# DATA FOR ANALYSIS:
________

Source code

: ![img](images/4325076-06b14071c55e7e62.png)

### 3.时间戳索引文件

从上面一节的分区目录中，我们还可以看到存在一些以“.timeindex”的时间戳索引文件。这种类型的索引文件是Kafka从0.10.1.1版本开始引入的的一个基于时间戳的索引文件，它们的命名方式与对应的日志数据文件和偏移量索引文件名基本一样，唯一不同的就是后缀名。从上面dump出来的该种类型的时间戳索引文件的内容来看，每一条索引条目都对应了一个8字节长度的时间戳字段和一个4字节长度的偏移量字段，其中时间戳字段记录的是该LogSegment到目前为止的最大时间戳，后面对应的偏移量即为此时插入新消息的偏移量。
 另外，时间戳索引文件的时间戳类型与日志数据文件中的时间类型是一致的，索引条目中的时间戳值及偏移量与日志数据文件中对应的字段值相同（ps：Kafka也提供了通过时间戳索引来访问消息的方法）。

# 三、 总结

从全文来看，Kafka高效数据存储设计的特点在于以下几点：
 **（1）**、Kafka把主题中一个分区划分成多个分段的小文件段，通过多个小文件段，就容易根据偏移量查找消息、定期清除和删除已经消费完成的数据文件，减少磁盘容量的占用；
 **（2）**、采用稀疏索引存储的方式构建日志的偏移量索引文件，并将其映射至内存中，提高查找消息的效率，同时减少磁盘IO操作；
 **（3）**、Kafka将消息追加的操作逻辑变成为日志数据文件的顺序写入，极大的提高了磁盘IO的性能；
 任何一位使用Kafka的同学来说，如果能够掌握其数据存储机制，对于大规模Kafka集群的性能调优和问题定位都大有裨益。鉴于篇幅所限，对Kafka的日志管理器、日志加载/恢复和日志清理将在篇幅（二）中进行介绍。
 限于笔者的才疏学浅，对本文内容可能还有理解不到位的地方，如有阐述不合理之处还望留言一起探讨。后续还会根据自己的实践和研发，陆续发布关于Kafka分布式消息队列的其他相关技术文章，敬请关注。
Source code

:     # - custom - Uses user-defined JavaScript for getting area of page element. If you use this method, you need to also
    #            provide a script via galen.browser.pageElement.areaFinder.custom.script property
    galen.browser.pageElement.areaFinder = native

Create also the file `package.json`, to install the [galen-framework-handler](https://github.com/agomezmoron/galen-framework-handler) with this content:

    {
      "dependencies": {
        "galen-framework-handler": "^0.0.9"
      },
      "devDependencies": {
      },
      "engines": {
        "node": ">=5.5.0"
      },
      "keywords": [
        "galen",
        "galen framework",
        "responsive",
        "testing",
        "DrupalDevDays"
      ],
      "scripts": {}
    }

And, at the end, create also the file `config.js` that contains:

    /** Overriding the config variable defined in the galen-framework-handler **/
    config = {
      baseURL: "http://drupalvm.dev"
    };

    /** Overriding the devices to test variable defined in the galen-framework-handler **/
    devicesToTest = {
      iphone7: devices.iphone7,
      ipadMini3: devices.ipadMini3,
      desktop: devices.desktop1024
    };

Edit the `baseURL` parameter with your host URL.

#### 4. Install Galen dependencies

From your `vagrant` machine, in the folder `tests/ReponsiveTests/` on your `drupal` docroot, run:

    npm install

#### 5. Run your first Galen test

________

# GOAL OF THE EXERCISE:
Convert every line of the material above into a JSON array of strings, with one string per line and no entries for blank lines.

# RESULT BELOW:
[
  "Source code",
  ": ![img](images/4325076-06b14071c55e7e62.png)",
  "### 3.时间戳索引文件",
  "从上面一节的分区目录中，我们还可以看到存在一些以“.timeindex”的时间戳索引文件。这种类型的索引文件是Kafka从0.10.1.1版本开始引入的的一个基于时间戳的索引文件，它们的命名方式与对应的日志数据文件和偏移量索引文件名基本一样，唯一不同的就是后缀名。从上面dump出来的该种类型的时间戳索引文件的内容来看，每一条索引条目都对应了一个8字节长度的时间戳字段和一个4字节长度的偏移量字段，其中时间戳字段记录的是该LogSegment到目前为止的最大时间戳，后面对应的偏移量即为此时插入新消息的偏移量。",
  " 另外，时间戳索引文件的时间戳类型与日志数据文件中的时间类型是一致的，索引条目中的时间戳值及偏移量与日志数据文件中对应的字段值相同（ps：Kafka也提供了通过时间戳索引来访问消息的方法）。",
  "# 三、 总结",
  "从全文来看，Kafka高效数据存储设计的特点在于以下几点：",
  " **（1）**、Kafka把主题中一个分区划分成多个分段的小文件段，通过多个小文件段，就容易根据偏移量查找消息、定期清除和删除已经消费完成的数据文件，减少磁盘容量的占用；",
  " **（2）**、采用稀疏索引存储的方式构建日志的偏移量索引文件，并将其映射至内存中，提高查找消息的效率，同时减少磁盘IO操作；",
  " **（3）**、Kafka将消息追加的操作逻辑变成为日志数据文件的顺序写入，极大的提高了磁盘IO的性能；",
  " 任何一位使用Kafka的同学来说，如果能够掌握其数据存储机制，对于大规模Kafka集群的性能调优和问题定位都大有裨益。鉴于篇幅所限，对Kafka的日志管理器、日志加载/恢复和日志清理将在篇幅（二）中进行介绍。",
  " 限于笔者的才疏学浅，对本文内容可能还有理解不到位的地方，如有阐述不合理之处还望留言一起探讨。后续还会根据自己的实践和研发，陆续发布关于Kafka分布式消息队列的其他相关技术文章，敬请关注。",
  "Source code",
  ":     # - custom - Uses user-defined JavaScript for getting area of page element. If you use this method, you need to also",
  "    #            provide a script via galen.browser.pageElement.areaFinder.custom.script property",
  "    galen.browser.pageElement.areaFinder = native",
  "Create also the file `package.json`, to install the [galen-framework-handler](https://github.com/agomezmoron/galen-framework-handler) with this content:",
  "    {",
  "      \"dependencies\": {",
  "        \"galen-framework-handler\": \"^0.0.9\"",
  "      },",
  "      \"devDependencies\": {",
  "      },",
  "      \"engines\": {",
  "        \"node\": \">=5.5.0\"",
  "      },",
  "      \"keywords\": [",
  "        \"galen\",",
  "        \"galen framework\",",
  "        \"responsive\",",
  "        \"testing\",",
  "        \"DrupalDevDays\"",
  "      ],",
  "      \"scripts\": {}",
  "    }",
  "And, at the end, create also the file `config.js` that contains:",
  "    /** Overriding the config variable defined in the galen-framework-handler **/",
  "    config = {",
  "      baseURL: \"http://drupalvm.dev\"",
  "    };",
  "    /** Overriding the devices to test variable defined in the galen-framework-handler **/",
  "    devicesToTest = {",
  "      iphone7: devices.iphone7,",
  "      ipadMini3: devices.ipadMini3,",
  "      desktop: devices.desktop1024",
  "    };",
  "Edit the `baseURL` parameter with your host URL.",
  "#### 4. Install Galen dependencies",
  "From your `vagrant` machine, in the folder `tests/ReponsiveTests/` on your `drupal` docroot, run:",
  "    npm install",
  "#### 5. Run your first Galen test"
]